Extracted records
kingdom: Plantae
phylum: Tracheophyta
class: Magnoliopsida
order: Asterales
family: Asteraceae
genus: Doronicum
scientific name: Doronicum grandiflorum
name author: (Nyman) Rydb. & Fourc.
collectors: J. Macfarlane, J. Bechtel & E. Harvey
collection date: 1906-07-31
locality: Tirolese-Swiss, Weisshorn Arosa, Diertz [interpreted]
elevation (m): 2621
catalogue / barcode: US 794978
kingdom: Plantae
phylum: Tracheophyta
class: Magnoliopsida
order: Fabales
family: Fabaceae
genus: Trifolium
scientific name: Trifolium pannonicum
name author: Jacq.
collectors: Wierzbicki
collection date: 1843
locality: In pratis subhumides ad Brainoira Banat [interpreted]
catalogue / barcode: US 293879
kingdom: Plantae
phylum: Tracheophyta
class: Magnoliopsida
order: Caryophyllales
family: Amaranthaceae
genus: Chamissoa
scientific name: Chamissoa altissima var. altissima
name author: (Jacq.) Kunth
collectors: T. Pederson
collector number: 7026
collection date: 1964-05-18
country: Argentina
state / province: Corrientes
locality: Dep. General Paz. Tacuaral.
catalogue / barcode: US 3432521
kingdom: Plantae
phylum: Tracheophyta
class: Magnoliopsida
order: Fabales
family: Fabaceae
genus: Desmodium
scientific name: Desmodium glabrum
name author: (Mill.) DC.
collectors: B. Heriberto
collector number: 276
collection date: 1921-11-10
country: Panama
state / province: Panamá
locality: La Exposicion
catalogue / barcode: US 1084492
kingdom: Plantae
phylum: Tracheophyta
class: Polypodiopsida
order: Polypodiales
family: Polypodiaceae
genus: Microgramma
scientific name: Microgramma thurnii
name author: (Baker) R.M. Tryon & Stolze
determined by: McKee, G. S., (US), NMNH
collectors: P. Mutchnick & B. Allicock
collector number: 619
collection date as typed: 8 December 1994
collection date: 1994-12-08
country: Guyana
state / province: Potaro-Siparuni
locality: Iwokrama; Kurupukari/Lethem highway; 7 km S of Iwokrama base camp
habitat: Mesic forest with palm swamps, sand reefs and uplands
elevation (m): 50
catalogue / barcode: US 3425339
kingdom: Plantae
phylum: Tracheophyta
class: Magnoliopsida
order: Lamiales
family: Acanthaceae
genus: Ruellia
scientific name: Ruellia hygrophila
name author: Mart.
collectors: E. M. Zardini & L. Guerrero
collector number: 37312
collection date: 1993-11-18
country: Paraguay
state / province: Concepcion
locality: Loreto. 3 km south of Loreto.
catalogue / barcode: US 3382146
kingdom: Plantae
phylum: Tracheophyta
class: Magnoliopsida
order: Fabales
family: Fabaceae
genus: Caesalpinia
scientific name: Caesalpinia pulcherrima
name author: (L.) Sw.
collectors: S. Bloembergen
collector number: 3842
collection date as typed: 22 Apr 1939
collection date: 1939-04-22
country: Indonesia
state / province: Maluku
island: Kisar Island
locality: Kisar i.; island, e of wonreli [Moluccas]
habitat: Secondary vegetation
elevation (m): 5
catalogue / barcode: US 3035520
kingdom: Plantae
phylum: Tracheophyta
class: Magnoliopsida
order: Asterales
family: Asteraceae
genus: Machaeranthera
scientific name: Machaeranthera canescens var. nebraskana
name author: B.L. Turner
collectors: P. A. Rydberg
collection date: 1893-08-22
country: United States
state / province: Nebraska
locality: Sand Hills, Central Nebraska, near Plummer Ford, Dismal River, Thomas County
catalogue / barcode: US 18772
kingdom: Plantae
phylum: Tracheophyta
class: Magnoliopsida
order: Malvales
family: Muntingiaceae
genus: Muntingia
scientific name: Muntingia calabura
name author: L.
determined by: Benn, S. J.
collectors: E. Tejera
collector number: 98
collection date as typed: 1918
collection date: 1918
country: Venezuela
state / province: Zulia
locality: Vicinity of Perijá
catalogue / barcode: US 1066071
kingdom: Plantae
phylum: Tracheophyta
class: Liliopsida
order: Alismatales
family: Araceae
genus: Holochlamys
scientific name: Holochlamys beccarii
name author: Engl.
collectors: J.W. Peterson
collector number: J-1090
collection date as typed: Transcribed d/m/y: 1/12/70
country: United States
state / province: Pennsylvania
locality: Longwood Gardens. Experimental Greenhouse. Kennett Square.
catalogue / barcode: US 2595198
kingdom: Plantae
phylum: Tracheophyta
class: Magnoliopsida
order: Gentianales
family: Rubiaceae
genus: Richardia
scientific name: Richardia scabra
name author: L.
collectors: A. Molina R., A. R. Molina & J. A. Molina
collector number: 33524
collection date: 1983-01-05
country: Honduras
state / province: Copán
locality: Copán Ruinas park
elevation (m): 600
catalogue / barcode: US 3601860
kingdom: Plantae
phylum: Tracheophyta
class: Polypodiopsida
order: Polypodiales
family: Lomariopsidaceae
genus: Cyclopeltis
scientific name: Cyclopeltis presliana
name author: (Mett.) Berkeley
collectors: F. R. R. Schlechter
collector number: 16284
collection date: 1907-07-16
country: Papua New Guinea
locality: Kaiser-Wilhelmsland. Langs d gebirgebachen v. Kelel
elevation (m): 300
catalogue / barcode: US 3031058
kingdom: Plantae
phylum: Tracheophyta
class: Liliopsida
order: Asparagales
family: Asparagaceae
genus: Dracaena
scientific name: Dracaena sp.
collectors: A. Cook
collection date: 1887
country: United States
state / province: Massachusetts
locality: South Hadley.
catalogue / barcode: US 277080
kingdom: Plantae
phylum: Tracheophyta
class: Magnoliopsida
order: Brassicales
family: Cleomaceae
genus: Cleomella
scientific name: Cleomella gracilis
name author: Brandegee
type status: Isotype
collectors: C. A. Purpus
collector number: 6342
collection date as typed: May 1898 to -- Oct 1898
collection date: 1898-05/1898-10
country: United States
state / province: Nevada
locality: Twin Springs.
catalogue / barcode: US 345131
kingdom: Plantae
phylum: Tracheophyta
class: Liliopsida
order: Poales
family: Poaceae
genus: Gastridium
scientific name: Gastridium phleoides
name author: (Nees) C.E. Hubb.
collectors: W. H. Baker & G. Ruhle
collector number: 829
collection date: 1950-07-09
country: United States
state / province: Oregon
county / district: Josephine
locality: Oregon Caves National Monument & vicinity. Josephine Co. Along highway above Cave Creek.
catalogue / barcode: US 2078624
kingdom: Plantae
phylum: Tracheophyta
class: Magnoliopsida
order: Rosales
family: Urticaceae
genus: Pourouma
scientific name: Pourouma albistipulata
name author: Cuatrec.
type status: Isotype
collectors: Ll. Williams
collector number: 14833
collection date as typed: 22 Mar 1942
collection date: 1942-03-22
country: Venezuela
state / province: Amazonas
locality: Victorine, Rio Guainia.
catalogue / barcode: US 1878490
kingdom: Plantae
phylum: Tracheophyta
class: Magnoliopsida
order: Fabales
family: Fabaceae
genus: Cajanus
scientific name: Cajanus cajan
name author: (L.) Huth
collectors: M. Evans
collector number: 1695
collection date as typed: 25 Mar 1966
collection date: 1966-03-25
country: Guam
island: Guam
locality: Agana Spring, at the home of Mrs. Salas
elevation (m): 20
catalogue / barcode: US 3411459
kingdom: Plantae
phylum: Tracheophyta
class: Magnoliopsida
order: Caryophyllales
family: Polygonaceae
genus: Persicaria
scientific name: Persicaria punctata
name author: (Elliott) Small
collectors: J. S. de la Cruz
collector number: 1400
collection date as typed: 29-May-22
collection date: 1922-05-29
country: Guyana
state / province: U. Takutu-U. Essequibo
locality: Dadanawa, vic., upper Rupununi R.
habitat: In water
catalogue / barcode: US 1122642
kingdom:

• EXERCISE OBJECTIVE
Return all of the material above line for line, without changing anything.

• THE ANSWER
kingdom: Plantae
phylum: Tracheophyta
class: Magnoliopsida
order: Asterales
family: Asteraceae
genus: Doronicum
scientific name: Doronicum grandiflorum
name author: (Nyman) Rydb. & Fourc.
collectors: J. Macfarlane, J. Bechtel & E. Harvey
collection date: 1906-07-31
locality: Tirolese-Swiss, Weisshorn Arosa, Diertz [interpreted]
elevation (m): 2621
catalogue / barcode: US 794978
kingdom: Plantae
phylum: Tracheophyta
class: Magnoliopsida
order: Fabales
family: Fabaceae
genus: Trifolium
scientific name: Trifolium pannonicum
name author: Jacq.
collectors: Wierzbicki
collection date: 1843
locality: In pratis subhumides ad Brainoira Banat [interpreted]
catalogue / barcode: US 293879
kingdom: Plantae
phylum: Tracheophyta
class: Magnoliopsida
order: Caryophyllales
family: Amaranthaceae
genus: Chamissoa
scientific name: Chamissoa altissima var. altissima
name author: (Jacq.) Kunth
collectors: T. Pederson
collector number: 7026
collection date: 1964-05-18
country: Argentina
state / province: Corrientes
locality: Dep. General Paz. Tacuaral.
catalogue / barcode: US 3432521
kingdom: Plantae
phylum: Tracheophyta
class: Magnoliopsida
order: Fabales
family: Fabaceae
genus: Desmodium
scientific name: Desmodium glabrum
name author: (Mill.) DC.
collectors: B. Heriberto
collector number: 276
collection date: 1921-11-10
country: Panama
state / province: Panamá
locality: La Exposicion
catalogue / barcode: US 1084492
kingdom: Plantae
phylum: Tracheophyta
class: Polypodiopsida
order: Polypodiales
family: Polypodiaceae
genus: Microgramma
scientific name: Microgramma thurnii
name author: (Baker) R.M. Tryon & Stolze
determined by: McKee, G. S., (US), NMNH
collectors: P. Mutchnick & B. Allicock
collector number: 619
collection date as typed: 8 December 1994
collection date: 1994-12-08
country: Guyana
state / province: Potaro-Siparuni
locality: Iwokrama; Kurupukari/Lethem highway; 7 km S of Iwokrama base camp
habitat: Mesic forest with palm swamps, sand reefs and uplands
elevation (m): 50
catalogue / barcode: US 3425339
kingdom: Plantae
phylum: Tracheophyta
class: Magnoliopsida
order: Lamiales
family: Acanthaceae
genus: Ruellia
scientific name: Ruellia hygrophila
name author: Mart.
collectors: E. M. Zardini & L. Guerrero
collector number: 37312
collection date: 1993-11-18
country: Paraguay
state / province: Concepcion
locality: Loreto. 3 km south of Loreto.
catalogue / barcode: US 3382146
kingdom: Plantae
phylum: Tracheophyta
class: Magnoliopsida
order: Fabales
family: Fabaceae
genus: Caesalpinia
scientific name: Caesalpinia pulcherrima
name author: (L.) Sw.
collectors: S. Bloembergen
collector number: 3842
collection date as typed: 22 Apr 1939
collection date: 1939-04-22
country: Indonesia
state / province: Maluku
island: Kisar Island
locality: Kisar i.; island, e of wonreli [Moluccas]
habitat: Secondary vegetation
elevation (m): 5
catalogue / barcode: US 3035520
kingdom: Plantae
phylum: Tracheophyta
class: Magnoliopsida
order: Asterales
family: Asteraceae
genus: Machaeranthera
scientific name: Machaeranthera canescens var. nebraskana
name author: B.L. Turner
collectors: P. A. Rydberg
collection date: 1893-08-22
country: United States
state / province: Nebraska
locality: Sand Hills, Central Nebraska, near Plummer Ford, Dismal River, Thomas County
catalogue / barcode: US 18772
kingdom: Plantae
phylum: Tracheophyta
class: Magnoliopsida
order: Malvales
family: Muntingiaceae
genus: Muntingia
scientific name: Muntingia calabura
name author: L.
determined by: Benn, S. J.
collectors: E. Tejera
collector number: 98
collection date as typed: 1918
collection date: 1918
country: Venezuela
state / province: Zulia
locality: Vicinity of Perijá
catalogue / barcode: US 1066071
kingdom: Plantae
phylum: Tracheophyta
class: Liliopsida
order: Alismatales
family: Araceae
genus: Holochlamys
scientific name: Holochlamys beccarii
name author: Engl.
collectors: J.W. Peterson
collector number: J-1090
collection date as typed: Transcribed d/m/y: 1/12/70
country: United States
state / province: Pennsylvania
locality: Longwood Gardens. Experimental Greenhouse. Kennett Square.
catalogue / barcode: US 2595198
kingdom: Plantae
phylum: Tracheophyta
class: Magnoliopsida
order: Gentianales
family: Rubiaceae
genus: Richardia
scientific name: Richardia scabra
name author: L.
collectors: A. Molina R., A. R. Molina & J. A. Molina
collector number: 33524
collection date: 1983-01-05
country: Honduras
state / province: Copán
locality: Copán Ruinas park
elevation (m): 600
catalogue / barcode: US 3601860
kingdom: Plantae
phylum: Tracheophyta
class: Polypodiopsida
order: Polypodiales
family: Lomariopsidaceae
genus: Cyclopeltis
scientific name: Cyclopeltis presliana
name author: (Mett.) Berkeley
collectors: F. R. R. Schlechter
collector number: 16284
collection date: 1907-07-16
country: Papua New Guinea
locality: Kaiser-Wilhelmsland. Langs d gebirgebachen v. Kelel
elevation (m): 300
catalogue / barcode: US 3031058
kingdom: Plantae
phylum: Tracheophyta
class: Liliopsida
order: Asparagales
family: Asparagaceae
genus: Dracaena
scientific name: Dracaena sp.
collectors: A. Cook
collection date: 1887
country: United States
state / province: Massachusetts
locality: South Hadley.
catalogue / barcode: US 277080
kingdom: Plantae
phylum: Tracheophyta
class: Magnoliopsida
order: Brassicales
family: Cleomaceae
genus: Cleomella
scientific name: Cleomella gracilis
name author: Brandegee
type status: Isotype
collectors: C. A. Purpus
collector number: 6342
collection date as typed: May 1898 to -- Oct 1898
collection date: 1898-05/1898-10
country: United States
state / province: Nevada
locality: Twin Springs.
catalogue / barcode: US 345131
kingdom: Plantae
phylum: Tracheophyta
class: Liliopsida
order: Poales
family: Poaceae
genus: Gastridium
scientific name: Gastridium phleoides
name author: (Nees) C.E. Hubb.
collectors: W. H. Baker & G. Ruhle
collector number: 829
collection date: 1950-07-09
country: United States
state / province: Oregon
county / district: Josephine
locality: Oregon Caves National Monument & vicinity. Josephine Co. Along highway above Cave Creek.
catalogue / barcode: US 2078624
kingdom: Plantae
phylum: Tracheophyta
class: Magnoliopsida
order: Rosales
family: Urticaceae
genus: Pourouma
scientific name: Pourouma albistipulata
name author: Cuatrec.
type status: Isotype
collectors: Ll. Williams
collector number: 14833
collection date as typed: 22 Mar 1942
collection date: 1942-03-22
country: Venezuela
state / province: Amazonas
locality: Victorine, Rio Guainia.
catalogue / barcode: US 1878490
kingdom: Plantae
phylum: Tracheophyta
class: Magnoliopsida
order: Fabales
family: Fabaceae
genus: Cajanus
scientific name: Cajanus cajan
name author: (L.) Huth
collectors: M. Evans
collector number: 1695
collection date as typed: 25 Mar 1966
collection date: 1966-03-25
country: Guam
island: Guam
locality: Agana Spring, at the home of Mrs. Salas
elevation (m): 20
catalogue / barcode: US 3411459
kingdom: Plantae
phylum: Tracheophyta
class: Magnoliopsida
order: Caryophyllales
family: Polygonaceae
genus: Persicaria
scientific name: Persicaria punctata
name author: (Elliott) Small
collectors: J. S. de la Cruz
collector number: 1400
collection date as typed: 29-May-22
collection date: 1922-05-29
country: Guyana
state / province: U. Takutu-U. Essequibo
locality: Dadanawa, vic., upper Rupununi R.
habitat: In water
catalogue / barcode: US 1122642
kingdom:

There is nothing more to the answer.